● Material to process
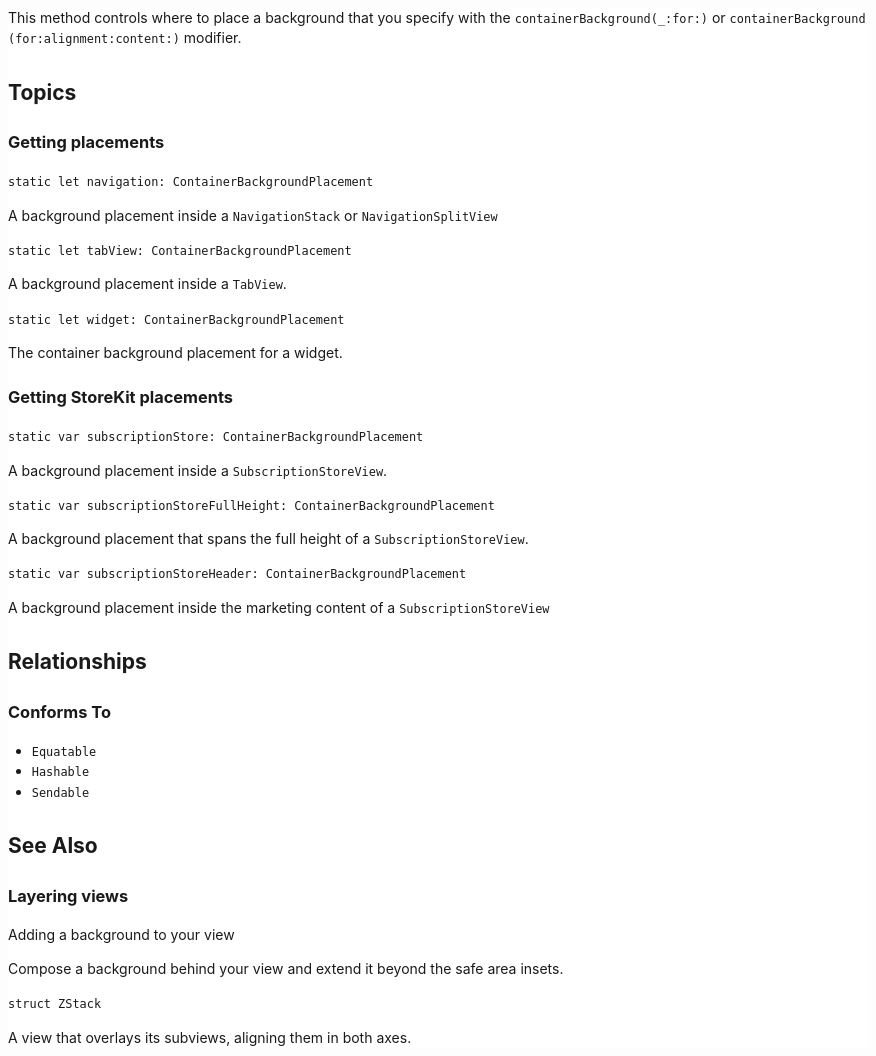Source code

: This method controls where to place a background that you specify with the
`containerBackground(_:for:)` or `containerBackground(for:alignment:content:)`
modifier.

## Topics

### Getting placements

`static let navigation: ContainerBackgroundPlacement`

A background placement inside a `NavigationStack` or `NavigationSplitView`

`static let tabView: ContainerBackgroundPlacement`

A background placement inside a `TabView`.

`static let widget: ContainerBackgroundPlacement`

The container background placement for a widget.

### Getting StoreKit placements

`static var subscriptionStore: ContainerBackgroundPlacement`

A background placement inside a `SubscriptionStoreView`.

`static var subscriptionStoreFullHeight: ContainerBackgroundPlacement`

A background placement that spans the full height of a
`SubscriptionStoreView`.

`static var subscriptionStoreHeader: ContainerBackgroundPlacement`

A background placement inside the marketing content of a
`SubscriptionStoreView`

## Relationships

### Conforms To

  * `Equatable`
  * `Hashable`
  * `Sendable`

## See Also

### Layering views

Adding a background to your view

Compose a background behind your view and extend it beyond the safe area
insets.

`struct ZStack`

A view that overlays its subviews, aligning them in both axes.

● What to do
Transcribe the records in full and exactly. Pictures stay out.

● Result of this task
Source code

: This method controls where to place a background that you specify with the
`containerBackground(_:for:)` or `containerBackground(for:alignment:content:)`
modifier.

## Topics

### Getting placements

`static let navigation: ContainerBackgroundPlacement`

A background placement inside a `NavigationStack` or `NavigationSplitView`

`static let tabView: ContainerBackgroundPlacement`

A background placement inside a `TabView`.

`static let widget: ContainerBackgroundPlacement`

The container background placement for a widget.

### Getting StoreKit placements

`static var subscriptionStore: ContainerBackgroundPlacement`

A background placement inside a `SubscriptionStoreView`.

`static var subscriptionStoreFullHeight: ContainerBackgroundPlacement`

A background placement that spans the full height of a
`SubscriptionStoreView`.

`static var subscriptionStoreHeader: ContainerBackgroundPlacement`

A background placement inside the marketing content of a
`SubscriptionStoreView`

## Relationships

### Conforms To

  * `Equatable`
  * `Hashable`
  * `Sendable`

## See Also

### Layering views

Adding a background to your view

Compose a background behind your view and extend it beyond the safe area
insets.

`struct ZStack`

A view that overlays its subviews, aligning them in both axes.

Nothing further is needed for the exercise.